Tiere darf man nicht …
Egal. Es gibt keine Farbspraydosen mehr in diesem Haus. Kein Gras, keine Überraschungen, nichts mehr davon, was vielleicht hinten in den Fächern gelegen hat, in die ich nie hineingesehen habe.
Ronald und ich,
wir werden
anfangen zu kiffen,
den New-York-Marathon laufen,
Didgeridoo spielen,
ein paar Hunde kaufen.
Können wir einen Hund haben?
…
Aber im Tierheim …
…
Aber Müllers …
Immer wieder feuchte ich die Spitze meines Zeigefingers an, streiche Luftblasen aus der Tapete, drücke sie fest an die Wand. All die kleinen Lols und Fucks und Keine Ahnungs und die Namen von Jungs, die blöd waren oder cool.
Ich hoffe, die nassen Punkte sind trocken, bevor Ronald hochkommt.
Wir haben uns versprochen, nicht komisch zu werden.
Sie ist stehengeblieben, verharrt mit einem pelzigen Bein in der Luft und dreht mir den Kopf zu. Aus zwei Fingern forme ich eine Pistole und ziele der Spinne mitten ins Herz. Wir blicken uns an und mir wird klar, sie hat hier Dinge gesehen, für die meine Augen zu groß und zu wenige waren.
Frau Schulz hat gesagt, im Staubsauger ersti…
Himmelherrgott, Frau Schulz war eine dämliche Kuh!
Mit einem Stück Stoff, vielleicht … Wir müssen uns umziehen, bevor wir losfahren, am besten Klamotten, in denen wir aussehen, als hätten wir hinterher etwas Großartiges vor: Möchtet ihr einen Kaffee? Ach danke, lass‘ mal, Em, wir machen uns auf den Weg. Wir wollen noch zum Filmfestival nach L. A.
Lol.
HA! HA! HA!
Die HAs prallen von den Wänden ab wie Squashbälle und lassen die Härchen auf den Beinen der Spinne vibrieren. Wir atmen ein und aus.
Ich puste eine Strähne aus der Stirn, knacke mit den Fingern, öffne das Fenster, lösche das Selfie und laufe auf Zehenspitzen in den Flur, um Kehrschaufel und Handbesen zu holen.

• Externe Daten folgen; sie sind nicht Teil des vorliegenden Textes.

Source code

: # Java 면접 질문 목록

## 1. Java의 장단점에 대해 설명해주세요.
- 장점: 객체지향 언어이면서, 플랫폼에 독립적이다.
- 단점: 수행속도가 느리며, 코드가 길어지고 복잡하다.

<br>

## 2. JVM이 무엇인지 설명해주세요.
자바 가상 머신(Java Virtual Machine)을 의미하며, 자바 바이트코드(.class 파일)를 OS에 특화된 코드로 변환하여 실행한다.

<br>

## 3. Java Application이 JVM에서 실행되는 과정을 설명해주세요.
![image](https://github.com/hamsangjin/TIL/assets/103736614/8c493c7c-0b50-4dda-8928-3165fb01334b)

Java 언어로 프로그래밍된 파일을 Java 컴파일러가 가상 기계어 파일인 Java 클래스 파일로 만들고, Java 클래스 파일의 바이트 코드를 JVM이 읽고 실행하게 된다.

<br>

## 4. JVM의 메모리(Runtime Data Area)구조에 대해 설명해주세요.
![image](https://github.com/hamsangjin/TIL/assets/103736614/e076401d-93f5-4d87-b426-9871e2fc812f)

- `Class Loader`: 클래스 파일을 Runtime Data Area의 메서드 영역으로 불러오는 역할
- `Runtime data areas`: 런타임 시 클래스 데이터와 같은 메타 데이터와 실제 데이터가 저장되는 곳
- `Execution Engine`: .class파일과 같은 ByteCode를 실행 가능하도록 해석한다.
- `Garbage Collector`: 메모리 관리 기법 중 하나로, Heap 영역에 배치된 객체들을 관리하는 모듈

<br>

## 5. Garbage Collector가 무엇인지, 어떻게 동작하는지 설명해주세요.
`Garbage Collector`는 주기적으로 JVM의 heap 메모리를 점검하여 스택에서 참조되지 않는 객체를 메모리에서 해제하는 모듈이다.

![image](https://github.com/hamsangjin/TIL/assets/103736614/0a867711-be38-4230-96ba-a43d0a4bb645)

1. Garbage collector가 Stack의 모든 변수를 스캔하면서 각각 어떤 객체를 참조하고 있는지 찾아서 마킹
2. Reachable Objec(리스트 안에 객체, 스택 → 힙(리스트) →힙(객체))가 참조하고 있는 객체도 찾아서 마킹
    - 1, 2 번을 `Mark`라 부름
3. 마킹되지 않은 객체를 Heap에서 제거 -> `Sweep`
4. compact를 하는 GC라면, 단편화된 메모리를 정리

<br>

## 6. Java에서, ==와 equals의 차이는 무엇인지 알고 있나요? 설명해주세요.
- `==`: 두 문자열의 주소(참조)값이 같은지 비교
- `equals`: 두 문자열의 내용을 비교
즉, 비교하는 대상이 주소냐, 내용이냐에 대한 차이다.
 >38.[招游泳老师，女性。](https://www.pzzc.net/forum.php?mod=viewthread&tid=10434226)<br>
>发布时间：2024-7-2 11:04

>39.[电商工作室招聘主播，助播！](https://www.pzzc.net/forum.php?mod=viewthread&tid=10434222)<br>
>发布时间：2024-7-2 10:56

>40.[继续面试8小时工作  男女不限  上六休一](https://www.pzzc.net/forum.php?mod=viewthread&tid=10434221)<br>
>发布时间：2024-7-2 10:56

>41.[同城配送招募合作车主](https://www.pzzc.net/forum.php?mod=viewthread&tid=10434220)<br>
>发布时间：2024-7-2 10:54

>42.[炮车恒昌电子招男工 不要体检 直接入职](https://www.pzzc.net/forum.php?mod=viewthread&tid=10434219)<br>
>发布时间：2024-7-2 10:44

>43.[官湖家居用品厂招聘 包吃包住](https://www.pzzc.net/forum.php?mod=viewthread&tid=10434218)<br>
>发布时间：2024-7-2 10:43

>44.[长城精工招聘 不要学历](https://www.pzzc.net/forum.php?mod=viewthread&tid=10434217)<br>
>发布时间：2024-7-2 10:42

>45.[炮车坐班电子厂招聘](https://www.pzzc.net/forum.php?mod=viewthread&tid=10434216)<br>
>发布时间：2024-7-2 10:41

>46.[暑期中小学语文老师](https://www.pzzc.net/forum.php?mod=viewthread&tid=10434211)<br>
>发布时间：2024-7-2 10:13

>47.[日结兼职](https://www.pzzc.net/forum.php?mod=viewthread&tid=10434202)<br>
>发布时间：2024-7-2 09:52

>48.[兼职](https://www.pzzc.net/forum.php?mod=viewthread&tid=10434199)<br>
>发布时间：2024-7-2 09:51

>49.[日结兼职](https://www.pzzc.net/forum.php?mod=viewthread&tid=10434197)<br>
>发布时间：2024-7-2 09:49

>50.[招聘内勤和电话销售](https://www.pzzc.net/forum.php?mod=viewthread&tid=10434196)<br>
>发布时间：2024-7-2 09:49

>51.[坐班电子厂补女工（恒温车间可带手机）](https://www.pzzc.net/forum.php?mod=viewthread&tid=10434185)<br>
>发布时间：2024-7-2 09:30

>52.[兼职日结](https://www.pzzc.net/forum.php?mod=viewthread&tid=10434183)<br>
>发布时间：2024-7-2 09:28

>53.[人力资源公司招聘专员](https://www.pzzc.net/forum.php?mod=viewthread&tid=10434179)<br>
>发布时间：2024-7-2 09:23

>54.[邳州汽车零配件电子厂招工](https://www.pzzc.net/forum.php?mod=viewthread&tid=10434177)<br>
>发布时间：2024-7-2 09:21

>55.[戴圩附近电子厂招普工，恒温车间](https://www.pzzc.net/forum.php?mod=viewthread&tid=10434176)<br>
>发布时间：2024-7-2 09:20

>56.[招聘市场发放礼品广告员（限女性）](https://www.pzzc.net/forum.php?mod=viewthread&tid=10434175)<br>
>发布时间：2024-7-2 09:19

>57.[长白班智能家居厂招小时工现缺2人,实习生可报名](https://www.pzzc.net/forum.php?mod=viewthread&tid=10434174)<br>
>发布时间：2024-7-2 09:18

Mit angehaltenem Atem fege ich die Spinne aufs Blech. Werfe blitzschnell ein T-Shirt darüber, das ganz oben im Karton liegt.
Doch! Es muss von Nike sein! Alle …
...
Beste Mama der Welt!
Ich weiß.
Das Kehrblech fliegt aus dem Fenster.
Ich blicke ihm hinterher, wedele mit dem T-Shirt, rufe: „Raus! Raus hier!“, höre es scheppern, schüttle den Stoff wild herum wie ein schlechter Torero, atme aus.
„Alles klar da oben?“, fragt Ronald, das Gesicht voller Schmieröl.
„Yep.“
Ich kann sie nicht mehr sehen, aber ich denke, es geht ihr gut.